● **Page text**
David Rock et al, 2006

Using the concept of Quantum mechanics, the mental act of focusing attention stabilizes the associated brain circuits, ie

"...concentrating attention on your mental experience, whether a thought, an insight, a picture in your mind's eye, or a fear, maintains the brain states arising in association with that experience. Over time, paying enough attention to any specific brain connection keeps the relevant circuitry open and dynamically alive. These circuits can then eventually become not just chemical links but stable, physical changes in the brain structure..."

David Rock et al, 2006

Attention continually reshapes the patterns of our brain, ie

"...people who practice a specialty everyday literally think differently, through different sets of connections, and the people who don't practice the specialty......have logical differences that prevent them seeing the world in the same way..."

David Rock et al, 2006

- perceptions are important. People's preconceptions have a significant impact on what they perceive. Expectations shape reality. People's mental maps, their theories, expectations and attitudes are important in creating human perceptions. This has been described as the placebo effect. For example, the mental expectation of pain relief accounts for change in pain perception, ie a decrease in the sensation of pain. People experience what they expect to experience. Furthermore, it highlights the importance of creating moments of insight, ie

"... large-scale behaviour change requires large-scale change in mental maps. This in turn requires some kind of event or experience that allows people to provoke themselves...... to change their attitudes and expectations more quickly and dramatically than they normally would..."

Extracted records
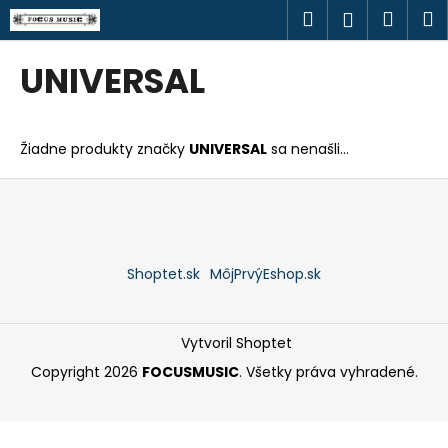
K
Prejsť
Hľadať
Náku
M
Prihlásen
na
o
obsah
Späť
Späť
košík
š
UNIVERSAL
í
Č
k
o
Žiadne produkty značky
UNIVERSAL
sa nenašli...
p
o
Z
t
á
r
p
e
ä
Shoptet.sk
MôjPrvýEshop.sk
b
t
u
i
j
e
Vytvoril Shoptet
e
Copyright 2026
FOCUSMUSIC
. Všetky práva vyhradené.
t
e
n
---
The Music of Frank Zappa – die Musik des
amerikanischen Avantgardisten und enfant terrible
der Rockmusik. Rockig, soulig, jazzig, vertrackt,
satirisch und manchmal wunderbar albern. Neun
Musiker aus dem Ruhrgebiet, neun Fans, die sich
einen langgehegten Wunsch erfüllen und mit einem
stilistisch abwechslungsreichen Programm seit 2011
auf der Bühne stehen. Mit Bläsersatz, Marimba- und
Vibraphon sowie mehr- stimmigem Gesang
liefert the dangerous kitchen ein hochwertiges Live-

● **Task instructions**
Decide whether each statement below agrees with the passage on attention and the brain, answering yes or no and quoting the deciding words of that passage.
1. Paying enough attention to a specific brain connection keeps the relevant circuitry open.
2. The mental expectation of pain relief increases the sensation of pain.
3. Large-scale behavior change requires only a small change in mental maps.

● **Solution to this task**
1. Yes: "paying enough attention to any specific brain connection keeps the relevant circuitry open and dynamically alive."
2. No: "ie a decrease in the sensation of pain."
3. No: "large-scale behaviour change requires large-scale change in mental maps."